You can find more information about it on the website here:
http://pjkcubed.com/competitions/denver2009/

It should be up on Speedcubing.com within the next couple of days.


----------



## Bob (Mar 4, 2009)

Competition official.

http://www.worldcubeassociation.org/results/c.php?i=DenverOpen2009


----------



## shicklegroober (Apr 30, 2009)

Does anyone know when the results will be posted on the WCA site?
I've been checking everyday since the 25th.. 

Maybe I'm not looking in the right place, any help is appreciated.

Thanks!


----------



## Anthony (Apr 30, 2009)

Shicklegroober: You're looking in the right place, the results just aren't up yet. It's been bugging me too lol.  Bob should have it up soon, hopefully.  Btw, just so people that were at the Denver Open don't get confused, the OH final isn't going to count, we stupidly didn't pay attention to the number of competitors we need.. Only the first round will count. Oh well, goodbye to my 23 single and 28 average.  I'll do better next time.


----------



## shicklegroober (May 1, 2009)

Ah!

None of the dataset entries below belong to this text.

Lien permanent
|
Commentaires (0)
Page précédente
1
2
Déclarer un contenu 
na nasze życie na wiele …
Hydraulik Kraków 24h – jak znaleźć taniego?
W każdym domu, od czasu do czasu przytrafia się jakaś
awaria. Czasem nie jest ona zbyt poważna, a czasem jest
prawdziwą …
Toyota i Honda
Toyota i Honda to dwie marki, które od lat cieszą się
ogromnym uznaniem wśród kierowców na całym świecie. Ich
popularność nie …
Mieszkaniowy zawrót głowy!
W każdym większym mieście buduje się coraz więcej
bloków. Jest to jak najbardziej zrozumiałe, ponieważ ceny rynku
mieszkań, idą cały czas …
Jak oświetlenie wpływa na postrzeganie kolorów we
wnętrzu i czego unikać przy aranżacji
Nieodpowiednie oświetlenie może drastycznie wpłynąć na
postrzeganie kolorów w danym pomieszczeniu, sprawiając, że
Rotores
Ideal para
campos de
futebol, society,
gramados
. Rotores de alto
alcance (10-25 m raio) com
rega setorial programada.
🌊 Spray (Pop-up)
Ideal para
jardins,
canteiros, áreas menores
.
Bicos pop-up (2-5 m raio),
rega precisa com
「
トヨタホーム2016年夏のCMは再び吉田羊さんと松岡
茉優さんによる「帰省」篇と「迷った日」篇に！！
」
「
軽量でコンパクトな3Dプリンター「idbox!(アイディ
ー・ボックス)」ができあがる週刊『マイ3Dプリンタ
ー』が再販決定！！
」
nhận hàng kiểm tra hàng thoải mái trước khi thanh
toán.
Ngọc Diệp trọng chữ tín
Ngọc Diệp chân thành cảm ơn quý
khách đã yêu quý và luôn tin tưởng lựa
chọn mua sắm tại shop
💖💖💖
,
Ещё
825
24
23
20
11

Okay I'm just impatient thanks dude!


----------



## Bob (May 1, 2009)

Results are posted.


----------



## Kian (May 1, 2009)

I'm particularly impressed with Anthony Searle's 3857:02:24.00 blind solve.


----------



## Ellis (May 1, 2009)

3x3 blindfold 

Anthony Searle	3857:02:24.00 

ah Kian already posted it


----------



## Bob (May 1, 2009)

yeah, the workbook said it was done on 6/8/1900.


----------



## Ellis (May 1, 2009)

It took him 109 years to solve it and still got first place. 

Is that how it really works? The date has an effect on the actual times?


----------



## pjk (May 1, 2009)

Thanks, Bob.

The actual BLD time was 2:24.00.


----------



## brunson (May 1, 2009)

Anthony and Brian Searle are citizens of Belize? Interesting.

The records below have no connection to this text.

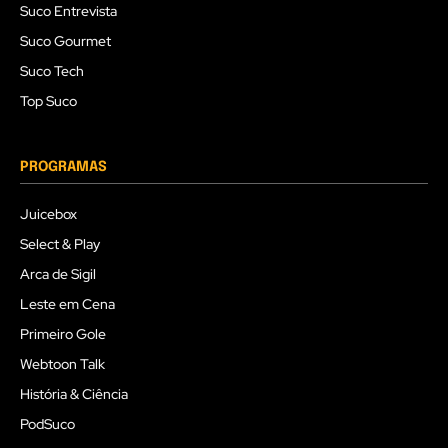
Suco Entrevista
Suco Gourmet
Suco Tech
Top Suco
PROGRAMAS
Juicebox
Select & Play
Arca de Sigil
Leste em Cena
Primeiro Gole
Webtoon Talk
História & Ciência
PodSuco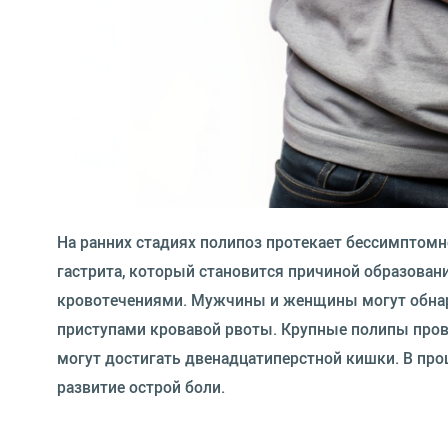
На ранних стадиях полипоз протекает бессимптомн
гастрита, который становится причиной образова
кровотечениями. Мужчины и женщины могут обнар
приступами кровавой рвоты. Крупные полипы про
могут достигать двенадцатиперстной кишки. В про
развитие острой боли.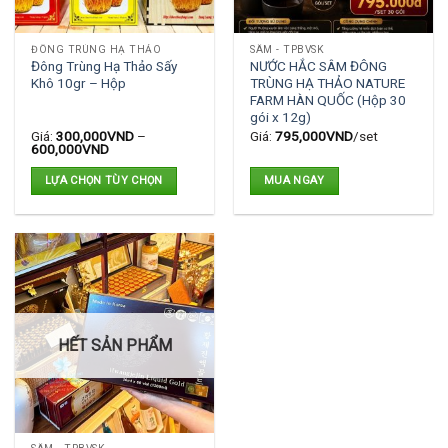
ĐÔNG TRÙNG HẠ THẢO
SÂM - TPBVSK
Đông Trùng Hạ Thảo Sấy
NƯỚC HẮC SÂM ĐÔNG
Khô 10gr – Hộp
TRÙNG HẠ THẢO NATURE
FARM HÀN QUỐC (Hộp 30
gói x 12g)
Giá:
300,000
VND
–
Giá:
795,000
VND
/set
600,000
VND
LỰA CHỌN TÙY CHỌN
MUA NGAY
Sản
phẩm
này
có
nhiều
biến
thể.
HẾT SẢN PHẨM
Các
tùy
chọn
có
thể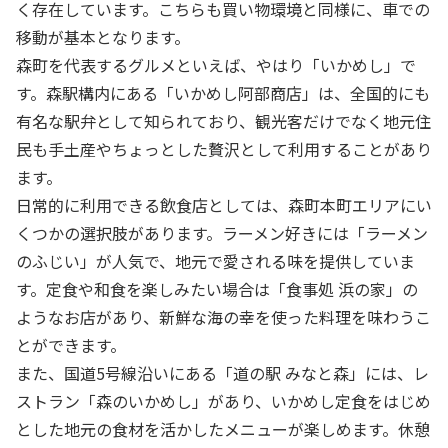
く存在しています。こちらも買い物環境と同様に、車での
移動が基本となります。
森町を代表するグルメといえば、やはり「いかめし」で
す。森駅構内にある「いかめし阿部商店」は、全国的にも
有名な駅弁として知られており、観光客だけでなく地元住
民も手土産やちょっとした贅沢として利用することがあり
ます。
日常的に利用できる飲食店としては、森町本町エリアにい
くつかの選択肢があります。ラーメン好きには「ラーメン
のふじい」が人気で、地元で愛される味を提供していま
す。定食や和食を楽しみたい場合は「食事処 浜の家」の
ようなお店があり、新鮮な海の幸を使った料理を味わうこ
とができます。
また、国道5号線沿いにある「道の駅 みなと森」には、レ
ストラン「森のいかめし」があり、いかめし定食をはじめ
とした地元の食材を活かしたメニューが楽しめます。休憩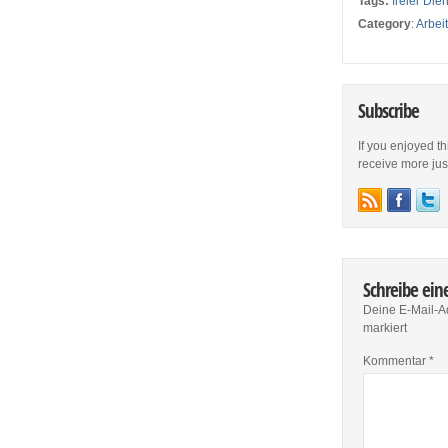
Tags:
freier Di
Category
:
Arbei
Subscribe
If you enjoyed th
receive more just 
Schreibe ei
Deine E-Mail-Ad
markiert
Kommentar
*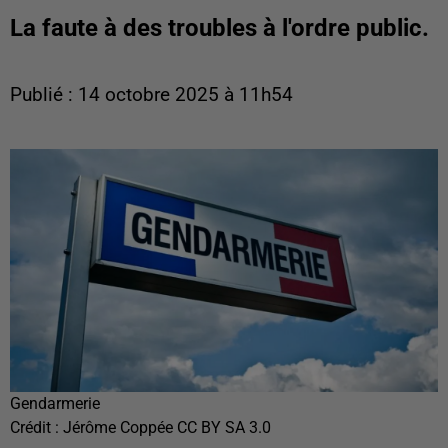
La faute à des troubles à l'ordre public.
Publié : 14 octobre 2025 à 11h54
Gendarmerie
Crédit :
Jérôme Coppée CC BY SA 3.0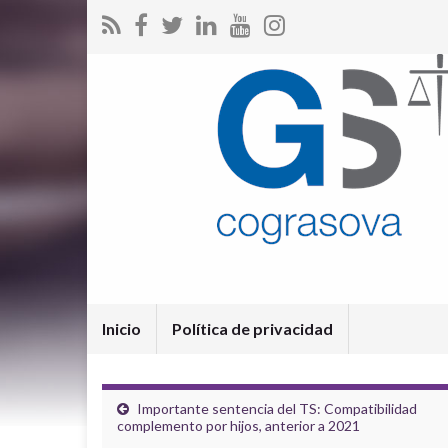
Inicio
Política de privacidad
Importante sentencia del TS: Compatibilidad
complemento por hijos, anterior a 2021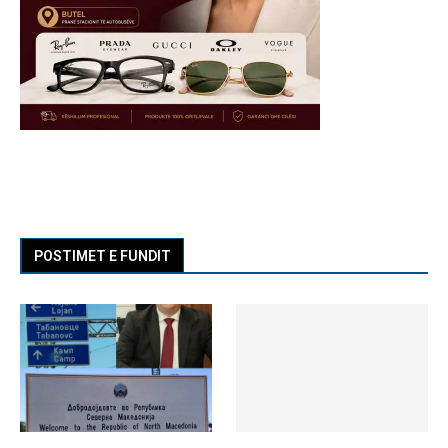
POSTIMET E FUNDIT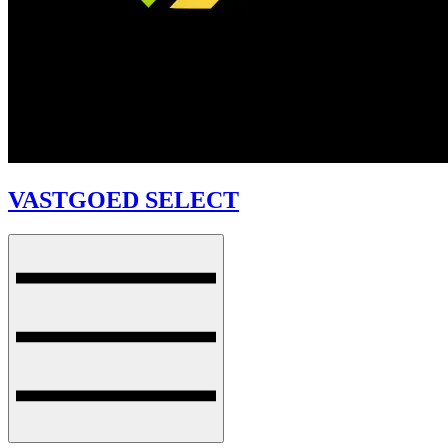
VASTGOED SELECT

Where is Anthony's Multi-Blind?

Edit: Weird, it's in the Event results, but not listed under the Denver comp. At least it's there.


----------



## Bob (May 1, 2009)

brunson said:


> Anthony and Brian Searle are citizens of Belize? Interesting.
> 
> Where is Anthony's Multi-Blind?
> 
> Edit: Weird, it's in the Event results, but not listed under the Denver comp. At least it's there.



I'm trying to figure that out.


----------



## JTW2007 (May 5, 2009)

Thanks to everyone there for a great comp.


----------